Stored data:
******************************
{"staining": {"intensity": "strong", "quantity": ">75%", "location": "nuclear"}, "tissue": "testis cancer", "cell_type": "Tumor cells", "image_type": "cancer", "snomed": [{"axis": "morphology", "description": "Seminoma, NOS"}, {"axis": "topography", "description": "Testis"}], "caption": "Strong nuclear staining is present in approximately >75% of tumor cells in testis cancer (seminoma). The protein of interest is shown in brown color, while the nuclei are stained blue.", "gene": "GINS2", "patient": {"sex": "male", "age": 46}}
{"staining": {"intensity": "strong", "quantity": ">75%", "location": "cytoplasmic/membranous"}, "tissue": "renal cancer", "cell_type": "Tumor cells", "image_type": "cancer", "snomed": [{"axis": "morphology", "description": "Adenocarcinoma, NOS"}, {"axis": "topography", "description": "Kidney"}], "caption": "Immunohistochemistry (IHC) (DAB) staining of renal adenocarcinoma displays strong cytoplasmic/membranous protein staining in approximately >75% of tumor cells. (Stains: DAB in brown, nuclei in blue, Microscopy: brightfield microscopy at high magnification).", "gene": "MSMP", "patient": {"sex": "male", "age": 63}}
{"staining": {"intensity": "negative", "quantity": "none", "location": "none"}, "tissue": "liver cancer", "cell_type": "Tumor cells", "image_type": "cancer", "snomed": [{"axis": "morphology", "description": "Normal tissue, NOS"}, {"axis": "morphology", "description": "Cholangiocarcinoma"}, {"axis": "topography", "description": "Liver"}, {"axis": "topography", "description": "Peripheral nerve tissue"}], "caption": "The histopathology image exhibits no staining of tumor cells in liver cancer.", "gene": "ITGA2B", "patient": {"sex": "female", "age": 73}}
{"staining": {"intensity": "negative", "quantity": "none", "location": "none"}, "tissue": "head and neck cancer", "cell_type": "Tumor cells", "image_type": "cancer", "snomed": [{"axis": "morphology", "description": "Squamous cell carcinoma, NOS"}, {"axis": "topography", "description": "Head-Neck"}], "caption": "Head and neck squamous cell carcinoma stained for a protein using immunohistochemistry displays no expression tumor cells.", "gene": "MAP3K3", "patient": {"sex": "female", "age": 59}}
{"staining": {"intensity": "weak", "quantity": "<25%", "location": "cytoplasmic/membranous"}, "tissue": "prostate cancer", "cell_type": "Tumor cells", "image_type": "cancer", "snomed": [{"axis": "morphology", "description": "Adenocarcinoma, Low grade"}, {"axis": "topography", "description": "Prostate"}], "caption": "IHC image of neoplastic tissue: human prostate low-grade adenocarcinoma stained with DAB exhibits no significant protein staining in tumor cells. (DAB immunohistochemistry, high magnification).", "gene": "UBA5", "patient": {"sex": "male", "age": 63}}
******************************
**ACTIVITY**. Copy every record exactly, leaving each line intact.

**YOUR RESPONSE**.
{"staining": {"intensity": "strong", "quantity": ">75%", "location": "nuclear"}, "tissue": "testis cancer", "cell_type": "Tumor cells", "image_type": "cancer", "snomed": [{"axis": "morphology", "description": "Seminoma, NOS"}, {"axis": "topography", "description": "Testis"}], "caption": "Strong nuclear staining is present in approximately >75% of tumor cells in testis cancer (seminoma). The protein of interest is shown in brown color, while the nuclei are stained blue.", "gene": "GINS2", "patient": {"sex": "male", "age": 46}}
{"staining": {"intensity": "strong", "quantity": ">75%", "location": "cytoplasmic/membranous"}, "tissue": "renal cancer", "cell_type": "Tumor cells", "image_type": "cancer", "snomed": [{"axis": "morphology", "description": "Adenocarcinoma, NOS"}, {"axis": "topography", "description": "Kidney"}], "caption": "Immunohistochemistry (IHC) (DAB) staining of renal adenocarcinoma displays strong cytoplasmic/membranous protein staining in approximately >75% of tumor cells. (Stains: DAB in brown, nuclei in blue, Microscopy: brightfield microscopy at high magnification).", "gene": "MSMP", "patient": {"sex": "male", "age": 63}}
{"staining": {"intensity": "negative", "quantity": "none", "location": "none"}, "tissue": "liver cancer", "cell_type": "Tumor cells", "image_type": "cancer", "snomed": [{"axis": "morphology", "description": "Normal tissue, NOS"}, {"axis": "morphology", "description": "Cholangiocarcinoma"}, {"axis": "topography", "description": "Liver"}, {"axis": "topography", "description": "Peripheral nerve tissue"}], "caption": "The histopathology image exhibits no staining of tumor cells in liver cancer.", "gene": "ITGA2B", "patient": {"sex": "female", "age": 73}}
{"staining": {"intensity": "negative", "quantity": "none", "location": "none"}, "tissue": "head and neck cancer", "cell_type": "Tumor cells", "image_type": "cancer", "snomed": [{"axis": "morphology", "description": "Squamous cell carcinoma, NOS"}, {"axis": "topography", "description": "Head-Neck"}], "caption": "Head and neck squamous cell carcinoma stained for a protein using immunohistochemistry displays no expression tumor cells.", "gene": "MAP3K3", "patient": {"sex": "female", "age": 59}}
{"staining": {"intensity": "weak", "quantity": "<25%", "location": "cytoplasmic/membranous"}, "tissue": "prostate cancer", "cell_type": "Tumor cells", "image_type": "cancer", "snomed": [{"axis": "morphology", "description": "Adenocarcinoma, Low grade"}, {"axis": "topography", "description": "Prostate"}], "caption": "IHC image of neoplastic tissue: human prostate low-grade adenocarcinoma stained with DAB exhibits no significant protein staining in tumor cells. (DAB immunohistochemistry, high magnification).", "gene": "UBA5", "patient": {"sex": "male", "age": 63}}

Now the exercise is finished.